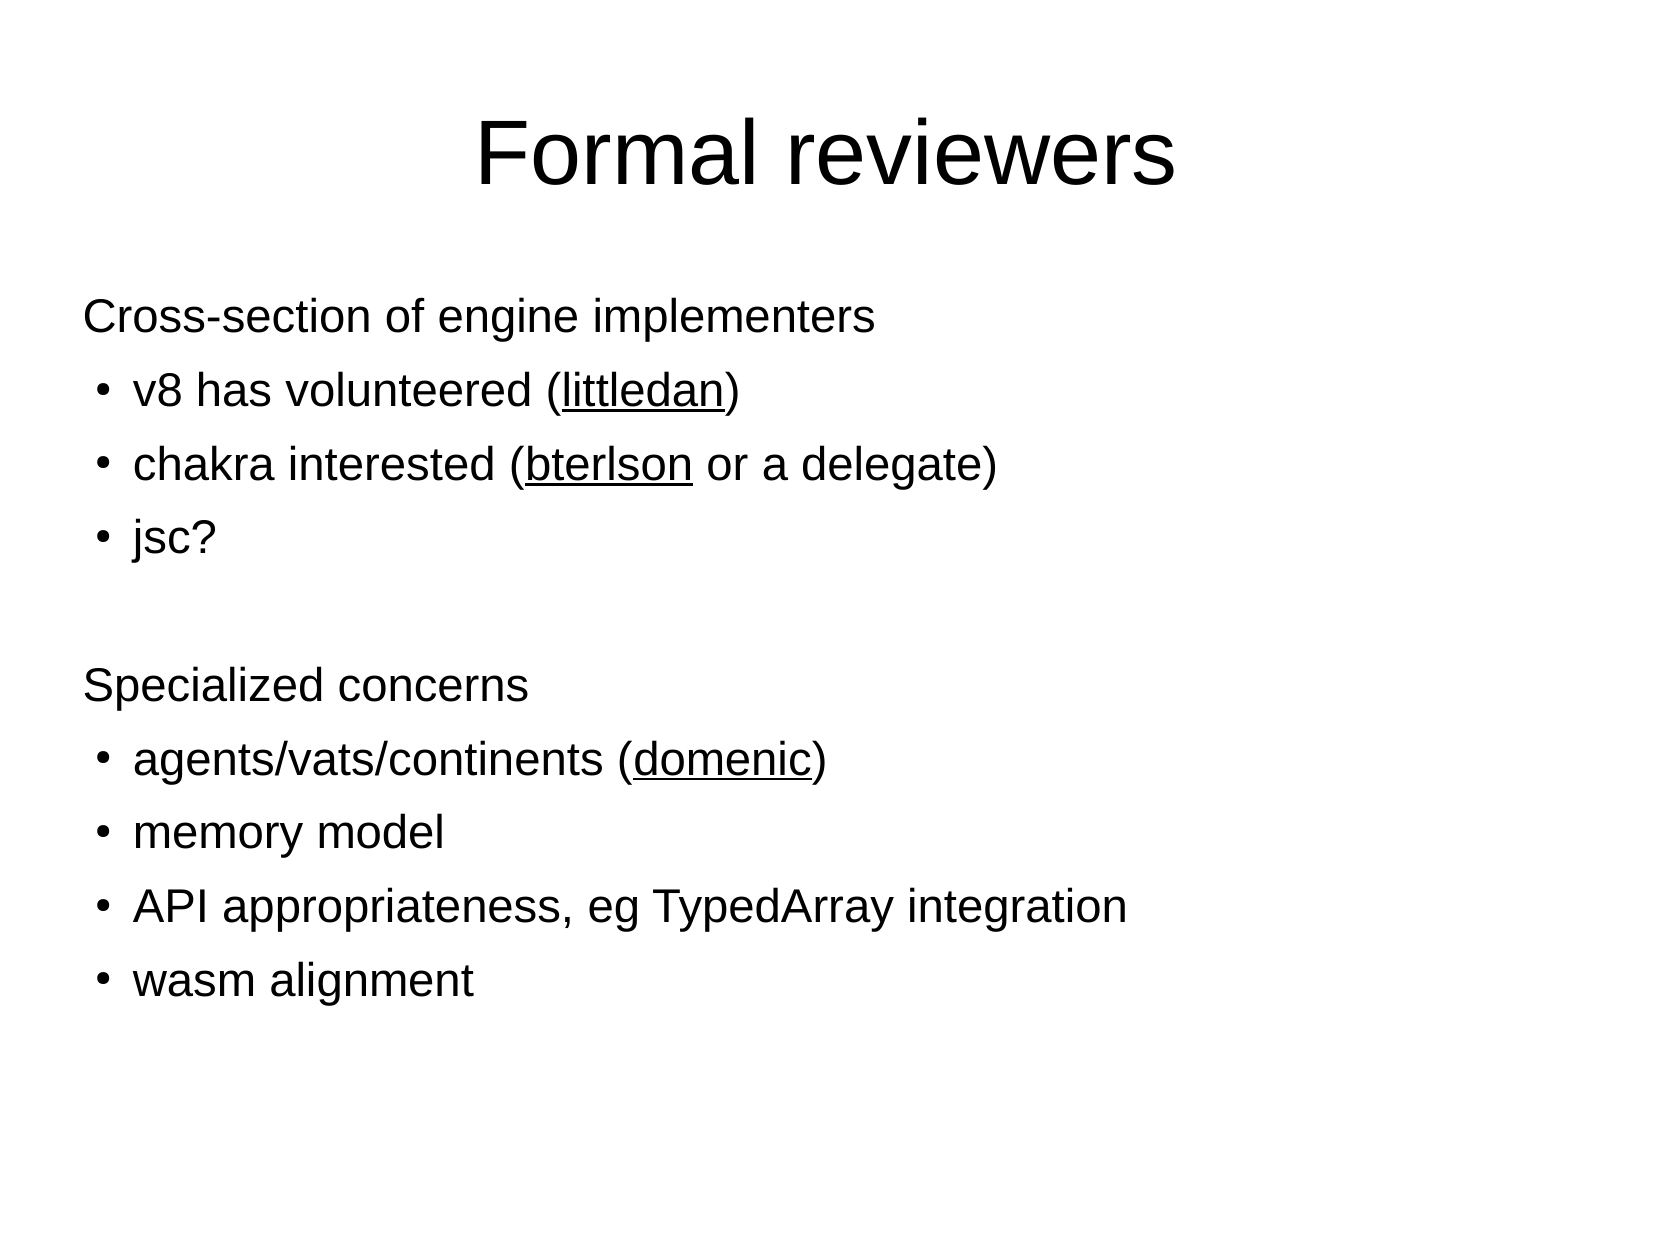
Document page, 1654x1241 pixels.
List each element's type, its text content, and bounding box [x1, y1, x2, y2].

list Cross-section of engine implementers v8 has volunteered (littledan) chakra interested (bterlson or a delegate) jsc? Specialized concerns agents/vats/continents (domenic) memory model API appropriateness, eg TypedArray integration wasm alignment [82, 290, 1571, 1010]
title Formal reviewers [82, 49, 1571, 257]
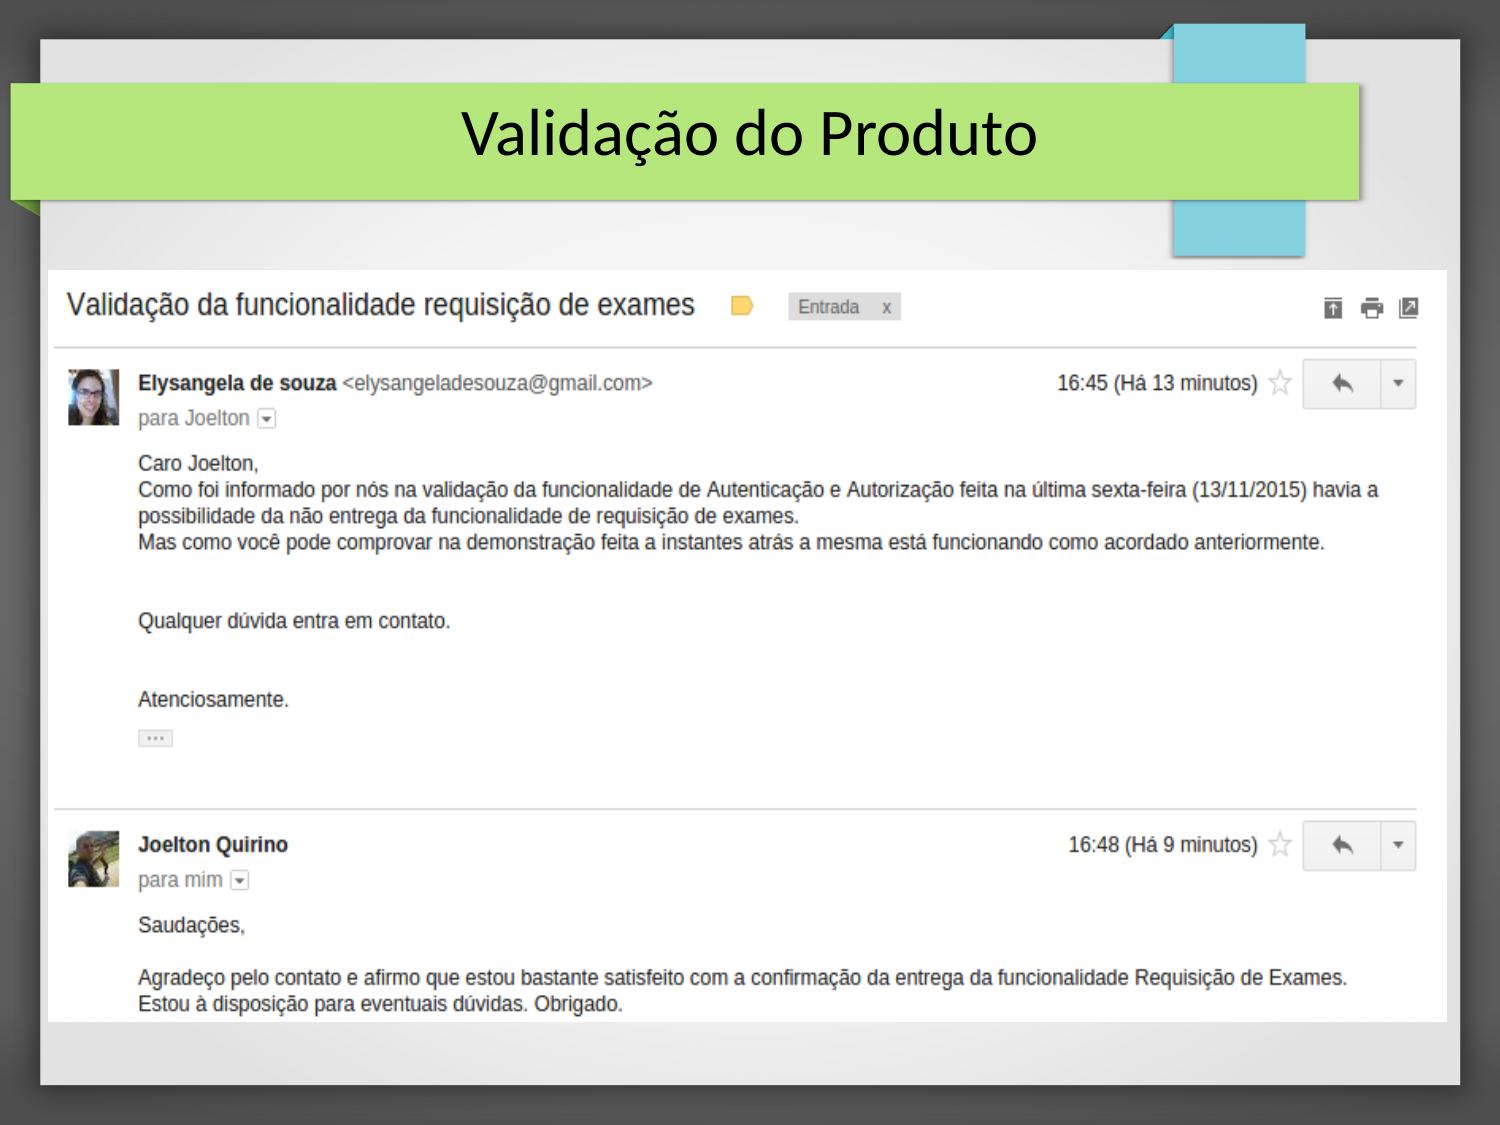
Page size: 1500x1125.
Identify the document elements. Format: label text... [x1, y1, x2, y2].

title Validação do Produto [75, 44, 1425, 233]
picture [0, 0, 1500, 1125]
_ _ _
Copy out every line of the records above word for word, leaving out the pictures.

● Right answer:
Document page, 1654x1241 pixels.
List each element's type, its text content, and bounding box [x1, y1, x2, y2].

list Cross-section of engine implementers v8 has volunteered (littledan) chakra interested (bterlson or a delegate) jsc? Specialized concerns agents/vats/continents (domenic) memory model API appropriateness, eg TypedArray integration wasm alignment [82, 290, 1571, 1010]
title Formal reviewers [82, 49, 1571, 257]
Page size: 1500x1125.
Identify the document elements. Format: label text... [x1, y1, x2, y2].

title Validação do Produto [75, 44, 1425, 233]
picture [0, 0, 1500, 1125]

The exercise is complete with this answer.